Алессандро встал и прошел к окну. Послеполуденный туман окутал море почти до самого горизонта, где оставалась сверкающая полоса синего и белого света.
– Ты бы позволил лошади раз за разом переносить тебя через острые штыри, сохраняя уверенность, что они не проткнут ей живот?
Лодовико ответил, что нет.
– Да, – продолжил Алессандро, – это было опасно, безрассудно – прыгать через такую высокую решетку. Даже когда мы еще приближались к ней, я не до конца верил, что Энрико сможет ее перепрыгнуть.
– Тогда почему ты это делал?
– Я доверял его силе и уверенности больше, чем собственной слабости и сомнениям. Это всегда срабатывало. Я получил хороший урок.
– А если бы не сработало?
Алессандро улыбнулся.
– Ну, значит, не сработало. – Он привалился к стене. – Ладно, синьор Индеец, о чем мы поговорим завтра?
– О еде. Могу только сказать, я рад, что ты неверующий. Когда верующих ставят к стенке, они начинают сползать на землю, их охватывает страх, и они молятся Богу. Лучше бы уж молчали.
– Но я верующий.
– Не из тех, кто хнычет.
– Да, не из тех.
* * *
Внезапно глубокой ночью Алессандро нарушил тишину:
– Теперь я еще лучше осознаю разницу между мужчиной и женщиной.
– Ты про что? – в полусне спросил Лодовико.
– Будь ты женщиной, даже совершеннейшей незнакомкой, мы бы лежали в объятиях друг другу уже через пятнадцать минут после захода солнца.
– Но я не женщина.
– Это я знаю, но с твоей сестрой все было бы иначе.
Лодовико подпрыгнул, словно огромный пес, разбуженный крепким пинком.
– Оставь мою сестру в покое, а не то умрешь до того, как тебя выведут во двор! – рявкнул он.
– Представь себе, что твою сестру приговорили к смерти. Стал бы ты возражать, если б перед расстрелом она утешилась в моих объятиях?
– Не знаю.
– Я бы нежно обнимал ее. Прижимался лицом к ее щеке и шее. Согревал. Это были бы невинные объятия. Я бы любил ее, Лодовико, пусть и не знал раньше. И не имело бы значения, хорошенькая она или нет. Не в этом дело. Разницей между мужчиной и женщиной, – продолжал Алессандро, – я наслаждался так часто. Хотелось бы наслаждаться еще больше, да только половина этого наслаждения вызывалась сдержанностью и скромностью… и с этим лучше не перебарщивать, как случилось со мной. А может, я все делал правильно, даже если думал, что недостаточно смел. Не знаю, но здесь, когда жизнь подходит к концу, я вижу: самое прекрасное, что может быть между мужчиной и женщиной, не физическое завершение их любви, а взаимное уважение друг к другу.

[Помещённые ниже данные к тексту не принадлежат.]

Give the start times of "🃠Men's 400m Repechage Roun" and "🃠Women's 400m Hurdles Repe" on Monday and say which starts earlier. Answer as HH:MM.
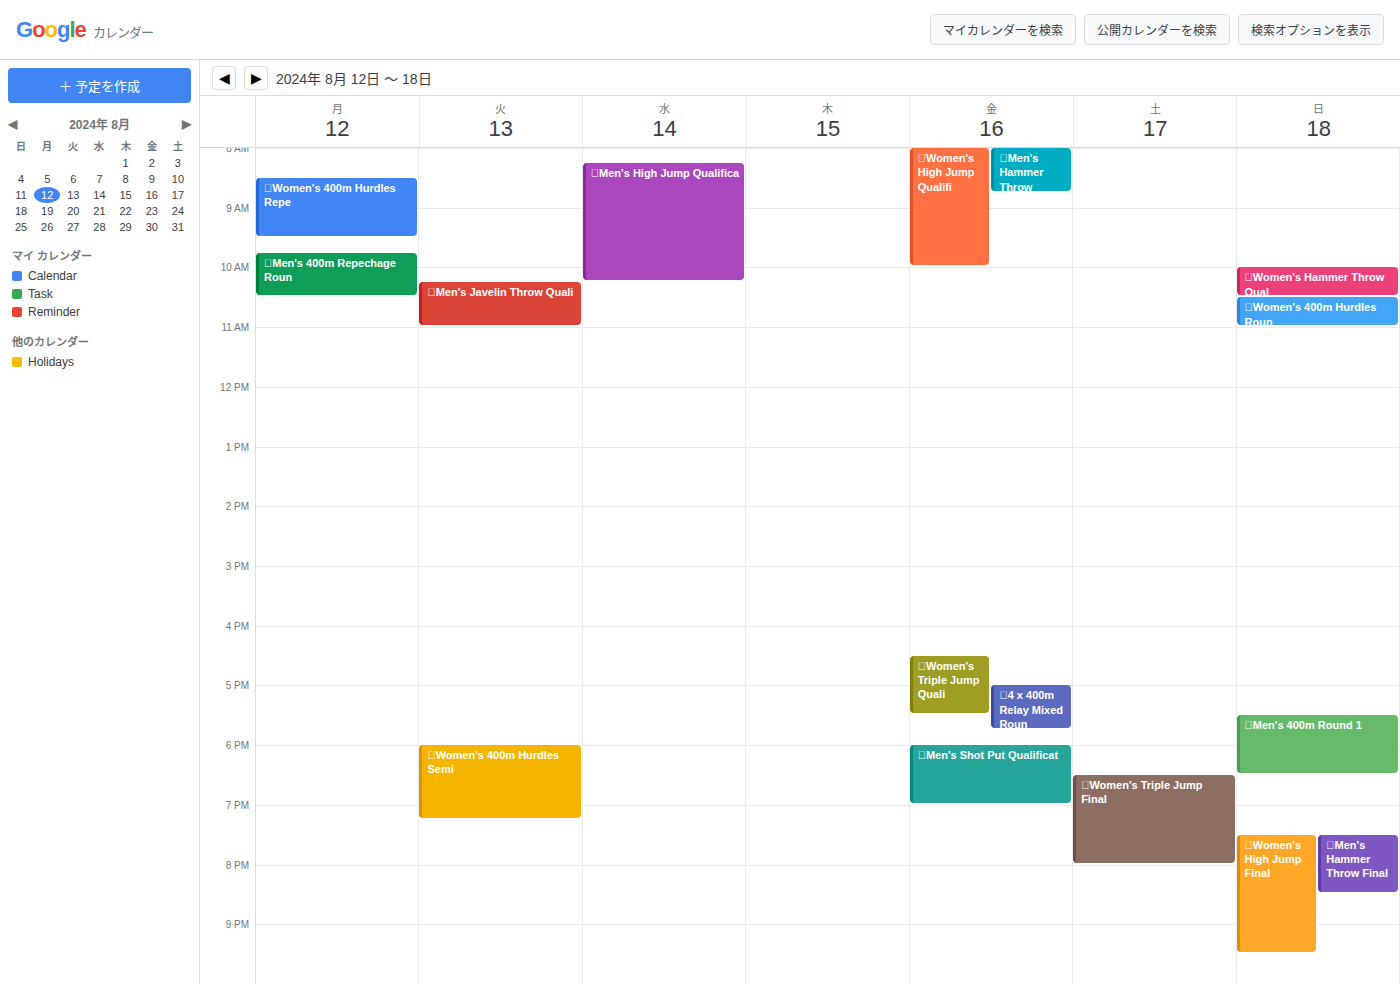
"🃠Women's 400m Hurdles Repe" 08:30; "🃠Men's 400m Repechage Roun" 09:45.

– Возможно, так и есть, но, вероятно, ты не можешь этого знать, пока тебя не приговорят к смерти.
– Ты всегда приговорен к смерти. Это лишь вопрос времени.
– Есть что-то особенное в том, что тебе осталось всего одна или две недели, так? – спросил Лодовико. – Жалко, что здесь не расстреливают женщин, потому что тогда женщины пришли бы в наши камеры, согрели бы нас и осчастливили, а мы бы вели себя очень скромно.
– Совсем не обязательно их расстреливать. Можно было бы просто приводить их сюда.
– Верно, – Лодовико улыбался безумно, как Чеширский кот. – Почему бы тебе не сказать им про это, когда тебя будут судить?
– В отличие от тебя, я не альтруист.
– Все потому, что ты не коммунист.
– Сколько тебе лет, Лодовико?
– Двадцать два.
– Ты прощен.
– А тебе?
– Двадцать семь.
– Ты не вправе меня прощать. Я умру коммунистом.
– Знаю.
– Чем ты вообще занимался в жизни?
– А что?
– Подозреваю, что ты социальный паразит.
– Собирался стать профессором эстетики.
– А-а-а-а! Видишь! Ты ничего не делаешь, ничего не созидаешь! Неудивительно.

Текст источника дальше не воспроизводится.